* 任务说明 *
把下列记录中从包含“Document page, 2001x1125 pixels.”的那一行开始、到包含“text_box [1371, 195, 1788, 612]”的那一行结束的各行（首尾两行都算在内）整理成编号列表，略去空行。

* 现有数据 *
******************************

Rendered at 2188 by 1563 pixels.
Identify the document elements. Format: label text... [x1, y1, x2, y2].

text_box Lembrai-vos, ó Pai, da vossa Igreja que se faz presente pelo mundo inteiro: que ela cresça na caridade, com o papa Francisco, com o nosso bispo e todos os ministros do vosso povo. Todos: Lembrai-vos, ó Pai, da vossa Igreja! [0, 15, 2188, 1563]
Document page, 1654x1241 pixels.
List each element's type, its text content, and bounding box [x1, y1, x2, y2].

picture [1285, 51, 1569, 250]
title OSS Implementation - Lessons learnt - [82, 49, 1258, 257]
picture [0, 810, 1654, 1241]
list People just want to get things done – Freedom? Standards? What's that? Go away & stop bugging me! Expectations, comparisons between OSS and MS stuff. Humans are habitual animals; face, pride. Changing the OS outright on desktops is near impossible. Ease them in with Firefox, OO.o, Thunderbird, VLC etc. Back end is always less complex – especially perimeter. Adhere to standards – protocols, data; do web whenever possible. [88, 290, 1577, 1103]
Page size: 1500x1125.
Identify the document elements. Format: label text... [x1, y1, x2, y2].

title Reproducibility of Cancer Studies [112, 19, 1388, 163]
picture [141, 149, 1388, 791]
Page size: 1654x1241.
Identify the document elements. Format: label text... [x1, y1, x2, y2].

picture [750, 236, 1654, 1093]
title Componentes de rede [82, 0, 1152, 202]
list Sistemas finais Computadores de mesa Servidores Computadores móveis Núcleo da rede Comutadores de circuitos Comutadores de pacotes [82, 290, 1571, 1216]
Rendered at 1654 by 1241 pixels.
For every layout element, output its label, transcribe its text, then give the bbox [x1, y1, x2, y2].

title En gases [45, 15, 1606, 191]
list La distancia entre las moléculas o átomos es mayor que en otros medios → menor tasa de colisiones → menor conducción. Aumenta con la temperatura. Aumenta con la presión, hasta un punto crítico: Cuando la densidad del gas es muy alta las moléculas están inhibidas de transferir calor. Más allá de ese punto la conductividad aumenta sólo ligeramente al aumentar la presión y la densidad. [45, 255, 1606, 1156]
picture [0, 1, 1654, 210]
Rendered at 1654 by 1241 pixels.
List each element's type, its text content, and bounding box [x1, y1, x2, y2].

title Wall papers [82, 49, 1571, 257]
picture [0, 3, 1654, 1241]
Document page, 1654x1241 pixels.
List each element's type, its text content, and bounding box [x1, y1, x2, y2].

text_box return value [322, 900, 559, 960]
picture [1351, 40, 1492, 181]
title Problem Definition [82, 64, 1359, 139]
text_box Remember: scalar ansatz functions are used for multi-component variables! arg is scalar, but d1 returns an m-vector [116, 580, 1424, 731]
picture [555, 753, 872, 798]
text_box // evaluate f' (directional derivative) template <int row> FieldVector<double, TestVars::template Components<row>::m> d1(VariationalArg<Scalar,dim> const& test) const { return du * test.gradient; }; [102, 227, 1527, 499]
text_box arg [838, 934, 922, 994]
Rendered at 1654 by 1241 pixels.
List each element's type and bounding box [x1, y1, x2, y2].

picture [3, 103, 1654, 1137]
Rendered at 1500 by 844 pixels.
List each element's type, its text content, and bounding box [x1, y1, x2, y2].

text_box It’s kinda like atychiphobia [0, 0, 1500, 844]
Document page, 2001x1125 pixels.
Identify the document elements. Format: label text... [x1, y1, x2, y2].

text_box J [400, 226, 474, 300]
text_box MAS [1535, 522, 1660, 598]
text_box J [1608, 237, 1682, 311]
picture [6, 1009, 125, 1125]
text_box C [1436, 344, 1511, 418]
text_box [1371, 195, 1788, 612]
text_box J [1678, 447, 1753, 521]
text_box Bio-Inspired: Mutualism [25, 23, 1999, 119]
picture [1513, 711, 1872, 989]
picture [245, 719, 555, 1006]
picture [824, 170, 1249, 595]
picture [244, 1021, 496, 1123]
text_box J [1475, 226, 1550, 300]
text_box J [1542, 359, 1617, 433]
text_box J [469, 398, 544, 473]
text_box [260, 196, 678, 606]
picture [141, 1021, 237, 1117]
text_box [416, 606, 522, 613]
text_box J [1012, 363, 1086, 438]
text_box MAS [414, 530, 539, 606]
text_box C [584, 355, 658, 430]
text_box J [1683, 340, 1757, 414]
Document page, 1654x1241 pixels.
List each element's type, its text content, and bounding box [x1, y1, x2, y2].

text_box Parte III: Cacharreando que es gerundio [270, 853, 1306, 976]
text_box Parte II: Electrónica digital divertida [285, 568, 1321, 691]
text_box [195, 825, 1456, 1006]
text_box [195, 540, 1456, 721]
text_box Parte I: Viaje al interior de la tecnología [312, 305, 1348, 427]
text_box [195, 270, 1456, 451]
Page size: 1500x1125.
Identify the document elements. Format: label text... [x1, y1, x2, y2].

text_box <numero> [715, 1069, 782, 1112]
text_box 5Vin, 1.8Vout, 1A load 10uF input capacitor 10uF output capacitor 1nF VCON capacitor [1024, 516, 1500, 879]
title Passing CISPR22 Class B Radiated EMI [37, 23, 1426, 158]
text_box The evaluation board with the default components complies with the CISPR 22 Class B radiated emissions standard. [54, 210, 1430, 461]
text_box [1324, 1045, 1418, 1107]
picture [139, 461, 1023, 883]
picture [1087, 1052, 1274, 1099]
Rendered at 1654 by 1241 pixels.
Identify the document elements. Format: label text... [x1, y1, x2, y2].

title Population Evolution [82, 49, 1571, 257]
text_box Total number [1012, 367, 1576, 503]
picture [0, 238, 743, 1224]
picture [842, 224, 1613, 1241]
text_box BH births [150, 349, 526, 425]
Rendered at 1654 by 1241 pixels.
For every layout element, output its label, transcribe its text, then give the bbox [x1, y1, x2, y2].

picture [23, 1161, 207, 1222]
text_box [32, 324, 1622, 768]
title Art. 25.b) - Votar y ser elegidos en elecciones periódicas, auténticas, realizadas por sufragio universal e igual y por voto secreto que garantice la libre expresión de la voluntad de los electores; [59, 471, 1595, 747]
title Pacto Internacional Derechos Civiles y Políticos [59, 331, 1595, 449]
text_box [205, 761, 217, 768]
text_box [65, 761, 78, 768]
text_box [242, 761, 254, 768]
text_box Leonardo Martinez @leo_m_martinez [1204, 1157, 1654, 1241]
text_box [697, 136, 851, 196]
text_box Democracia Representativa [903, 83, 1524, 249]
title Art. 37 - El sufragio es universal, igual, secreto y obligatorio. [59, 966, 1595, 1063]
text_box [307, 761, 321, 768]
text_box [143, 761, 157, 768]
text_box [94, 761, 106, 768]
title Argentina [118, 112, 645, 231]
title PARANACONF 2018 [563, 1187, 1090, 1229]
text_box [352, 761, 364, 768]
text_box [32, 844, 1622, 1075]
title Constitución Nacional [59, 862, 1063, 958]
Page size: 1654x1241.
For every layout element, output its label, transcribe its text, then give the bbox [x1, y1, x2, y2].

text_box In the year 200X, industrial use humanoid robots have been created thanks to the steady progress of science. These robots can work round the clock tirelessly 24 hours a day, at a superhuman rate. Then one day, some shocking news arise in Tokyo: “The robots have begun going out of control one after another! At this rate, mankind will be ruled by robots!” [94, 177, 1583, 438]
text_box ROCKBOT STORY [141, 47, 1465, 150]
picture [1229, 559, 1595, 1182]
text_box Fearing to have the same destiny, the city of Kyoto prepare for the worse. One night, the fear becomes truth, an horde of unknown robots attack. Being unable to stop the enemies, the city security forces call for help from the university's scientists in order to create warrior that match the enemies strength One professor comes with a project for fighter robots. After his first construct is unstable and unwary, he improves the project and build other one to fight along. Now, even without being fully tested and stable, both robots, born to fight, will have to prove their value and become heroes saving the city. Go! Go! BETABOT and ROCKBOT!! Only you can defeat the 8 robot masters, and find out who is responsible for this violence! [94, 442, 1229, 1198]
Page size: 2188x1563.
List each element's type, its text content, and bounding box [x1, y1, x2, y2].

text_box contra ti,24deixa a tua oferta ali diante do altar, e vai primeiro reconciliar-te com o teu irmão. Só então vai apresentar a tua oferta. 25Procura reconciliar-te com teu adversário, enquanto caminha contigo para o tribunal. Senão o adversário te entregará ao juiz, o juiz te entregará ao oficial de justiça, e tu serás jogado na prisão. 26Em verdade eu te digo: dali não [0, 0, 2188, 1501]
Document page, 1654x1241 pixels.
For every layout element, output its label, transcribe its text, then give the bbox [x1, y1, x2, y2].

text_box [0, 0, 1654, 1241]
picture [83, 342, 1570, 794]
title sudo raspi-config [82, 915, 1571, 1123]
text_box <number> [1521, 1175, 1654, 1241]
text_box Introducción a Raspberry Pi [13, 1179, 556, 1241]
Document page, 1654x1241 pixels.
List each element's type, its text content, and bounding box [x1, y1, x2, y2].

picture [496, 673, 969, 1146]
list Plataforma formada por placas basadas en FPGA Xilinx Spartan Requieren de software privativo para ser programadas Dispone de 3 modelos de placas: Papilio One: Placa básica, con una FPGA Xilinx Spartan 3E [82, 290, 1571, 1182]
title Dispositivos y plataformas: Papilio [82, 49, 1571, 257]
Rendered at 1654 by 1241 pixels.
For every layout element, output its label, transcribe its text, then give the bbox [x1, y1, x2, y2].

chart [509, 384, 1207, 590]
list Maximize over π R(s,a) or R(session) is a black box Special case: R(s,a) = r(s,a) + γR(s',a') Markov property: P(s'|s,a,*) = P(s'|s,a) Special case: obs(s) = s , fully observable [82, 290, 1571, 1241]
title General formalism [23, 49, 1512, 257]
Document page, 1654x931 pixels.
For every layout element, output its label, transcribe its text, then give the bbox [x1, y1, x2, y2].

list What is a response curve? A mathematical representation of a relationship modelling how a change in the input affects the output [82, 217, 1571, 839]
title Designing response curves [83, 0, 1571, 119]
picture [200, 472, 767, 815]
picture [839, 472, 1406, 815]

******************************

* 参考答案 *
1. Document page, 2001x1125 pixels.
2. Identify the document elements. Format: label text... [x1, y1, x2, y2].
3. text_box J [400, 226, 474, 300]
4. text_box MAS [1535, 522, 1660, 598]
5. text_box J [1608, 237, 1682, 311]
6. picture [6, 1009, 125, 1125]
7. text_box C [1436, 344, 1511, 418]
8. text_box [1371, 195, 1788, 612]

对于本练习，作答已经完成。